For whatever reason, our four youngest kids woke up feeling ready to tackle the neighborhood and earn some money. The two older boys teamed up with ideas for doing yard work and J and O had plans for earning money by doing dog-related jobs.
Knowing the kids the way I do, I was pretty sure that this was going to end in some kind of catastrophe. However, I do like encouraging them to be ambitious, creative and industrious (as well as working together), so I didn't want to let on that I was feeling very nervous about the whole plan.

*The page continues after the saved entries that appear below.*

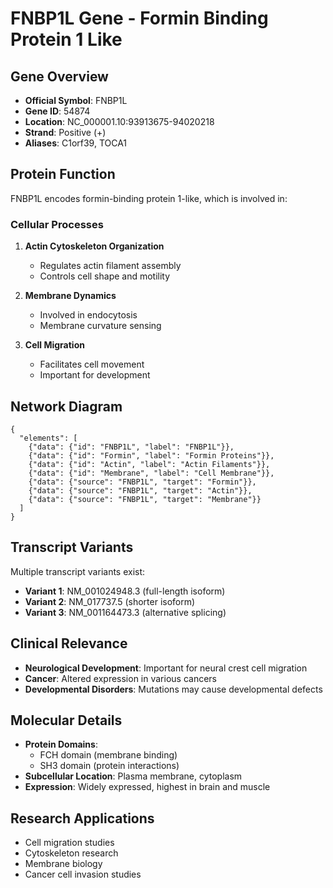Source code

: # FNBP1L Gene - Formin Binding Protein 1 Like

## Gene Overview
- **Official Symbol**: FNBP1L
- **Gene ID**: 54874
- **Location**: NC_000001.10:93913675-94020218
- **Strand**: Positive (+)
- **Aliases**: C1orf39, TOCA1

## Protein Function
FNBP1L encodes formin-binding protein 1-like, which is involved in:

### Cellular Processes
1. **Actin Cytoskeleton Organization**
   - Regulates actin filament assembly
   - Controls cell shape and motility

2. **Membrane Dynamics**
   - Involved in endocytosis
   - Membrane curvature sensing

3. **Cell Migration**
   - Facilitates cell movement
   - Important for development

## Network Diagram
```cytoscape
{
  "elements": [
    {"data": {"id": "FNBP1L", "label": "FNBP1L"}},
    {"data": {"id": "Formin", "label": "Formin Proteins"}},
    {"data": {"id": "Actin", "label": "Actin Filaments"}},
    {"data": {"id": "Membrane", "label": "Cell Membrane"}},
    {"data": {"source": "FNBP1L", "target": "Formin"}},
    {"data": {"source": "FNBP1L", "target": "Actin"}},
    {"data": {"source": "FNBP1L", "target": "Membrane"}}
  ]
}
```

## Transcript Variants
Multiple transcript variants exist:
- **Variant 1**: NM_001024948.3 (full-length isoform)
- **Variant 2**: NM_017737.5 (shorter isoform)  
- **Variant 3**: NM_001164473.3 (alternative splicing)

## Clinical Relevance
- **Neurological Development**: Important for neural crest cell migration
- **Cancer**: Altered expression in various cancers
- **Developmental Disorders**: Mutations may cause developmental defects

## Molecular Details
- **Protein Domains**: 
  - FCH domain (membrane binding)
  - SH3 domain (protein interactions)
- **Subcellular Location**: Plasma membrane, cytoplasm
- **Expression**: Widely expressed, highest in brain and muscle

## Research Applications
- Cell migration studies
- Cytoskeleton research
- Membrane biology
- Cancer cell invasion studies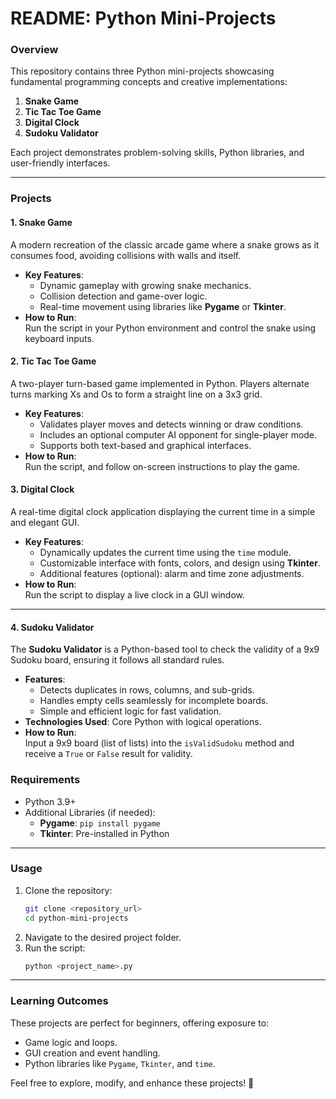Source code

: # README: Python Mini-Projects  

### Overview  
This repository contains three Python mini-projects showcasing fundamental programming concepts and creative implementations:  
1. **Snake Game**  
2. **Tic Tac Toe Game**  
3. **Digital Clock**
4. **Sudoku Validator** 

Each project demonstrates problem-solving skills, Python libraries, and user-friendly interfaces.

---

### Projects  

#### 1. Snake Game  
A modern recreation of the classic arcade game where a snake grows as it consumes food, avoiding collisions with walls and itself.  
- **Key Features**:  
  - Dynamic gameplay with growing snake mechanics.  
  - Collision detection and game-over logic.  
  - Real-time movement using libraries like **Pygame** or **Tkinter**.  
- **How to Run**:  
  Run the script in your Python environment and control the snake using keyboard inputs.  

#### 2. Tic Tac Toe Game  
A two-player turn-based game implemented in Python. Players alternate turns marking Xs and Os to form a straight line on a 3x3 grid.  
- **Key Features**:  
  - Validates player moves and detects winning or draw conditions.  
  - Includes an optional computer AI opponent for single-player mode.  
  - Supports both text-based and graphical interfaces.  
- **How to Run**:  
  Run the script, and follow on-screen instructions to play the game.  

#### 3. Digital Clock  
A real-time digital clock application displaying the current time in a simple and elegant GUI.  
- **Key Features**:  
  - Dynamically updates the current time using the `time` module.  
  - Customizable interface with fonts, colors, and design using **Tkinter**.  
  - Additional features (optional): alarm and time zone adjustments.  
- **How to Run**:  
  Run the script to display a live clock in a GUI window.  

---

#### 4. Sudoku Validator  
The **Sudoku Validator** is a Python-based tool to check the validity of a 9x9 Sudoku board, ensuring it follows all standard rules.  
- **Features**:  
  - Detects duplicates in rows, columns, and sub-grids.  
  - Handles empty cells seamlessly for incomplete boards.  
  - Simple and efficient logic for fast validation.  
- **Technologies Used**: Core Python with logical operations.  
- **How to Run**:  
  Input a 9x9 board (list of lists) into the `isValidSudoku` method and receive a `True` or `False` result for validity.  

### Requirements  
- Python 3.9+  
- Additional Libraries (if needed):  
  - **Pygame**: `pip install pygame`  
  - **Tkinter**: Pre-installed in Python  

---

### Usage  
1. Clone the repository:  
   ```bash  
   git clone <repository_url>  
   cd python-mini-projects  
   ```  
2. Navigate to the desired project folder.  
3. Run the script:  
   ```bash  
   python <project_name>.py  
   ```  

---

### Learning Outcomes  
These projects are perfect for beginners, offering exposure to:  
- Game logic and loops.  
- GUI creation and event handling.  
- Python libraries like `Pygame`, `Tkinter`, and `time`.  

Feel free to explore, modify, and enhance these projects! 🎉  
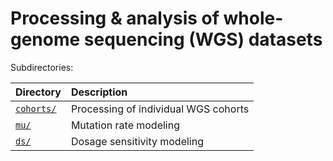 # Processing & analysis of whole-genome sequencing (WGS) datasets  

Subdirectories:  

| Directory | Description |  
| :--- | :--- |  
| [`cohorts/`](https://github.com/talkowski-lab/dsmap/tree/main/wgs/cohorts) | Processing of individual WGS cohorts |  
| [`mu/`](https://github.com/talkowski-lab/dsmap/tree/main/wgs/mu) | Mutation rate modeling |  
| [`ds/`](https://github.com/talkowski-lab/dsmap/tree/main/wgs/ds) | Dosage sensitivity modeling |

I did make one rule though. Before they could go out to the world and seek their fortunes, they needed to do the jobs on their list here at our house. I figured they should be doing this any way, as productive members of the family; it's good for practice; and it helps limit their greed and encourages them to do jobs because they want to serve, not just for the moolah.
Here are the lists they made (click to make big):
So, O had to finish cleaning up the loft-playroom before he was allowed to start on the dog list, because he earned cleaning it by himself as a consequence. That left J bored and waiting for him. Then I thought about my sister's yard and how pretty much her only stable landscaping is weeds and she's always needing them pulled. She was more than happy to have J come over to pull some. I dropped her off right away.
The older boys talked over their plans with C and ultimately, he gave them the same requirement I did. Do it here before you do it everywhere else. Well, that didn't seem as fun, I guess, so the boys decided not to pursue it. Then in a sudden change of heart, they started doing the jobs here -- correction, H did! Z figured if they weren't going to pursue the neighborhood wallets, then there was no point in doing it here.
So after H did a good job with the stuff on the list, I paid him a flat rate of $5.00, for which he was thrilled about.
Around lunch time, I went to pick up J from my sister's house. She'd pulled some weeds, but she was easily distracted by her cousins' presence and tended to split her time playing and working. Even still, my sister paid her a dollar and a pack of gum for her good intentions and some weed disposal. J kept repeating to herself over and over again on the drive home, "I can't believe I made a whole dollar!" as if it was a crisp C-note in her hand. She's seven, so she's still fairly easily impressed.
Now C needs to empty, clean and refill our hot tub, so he's going to get kids to help with that and offer a little more financial incentive to obtain some assistance. It's not in the typical realm of chores, so it's worth a couple bucks to have them stand in there and scrub.
Oh, and C took one look at J and O's list and said to me, "Um, there is no way I'm going to let two 7-year-olds go try to walk other people's dogs ... that just does not sound safe!"
O was with me when I picked up J from my sister's house and he was getting a little jealous of her dollar and said, "Well, someday, I'm going to be soooo rich!"
I said, "You know, O, it doesn't matter that much because all money belongs to God."
He said mockingly, "Yeah, J, your dollar is really God's dollar."
To which she replied, "And because I served others, God thought he should share some of his money with me."
I busted up and said, "You're right ... serving others is good and sometimes it does pay off."
She said, "See, O? If you serve others, maybe you'll share some of God's money, too."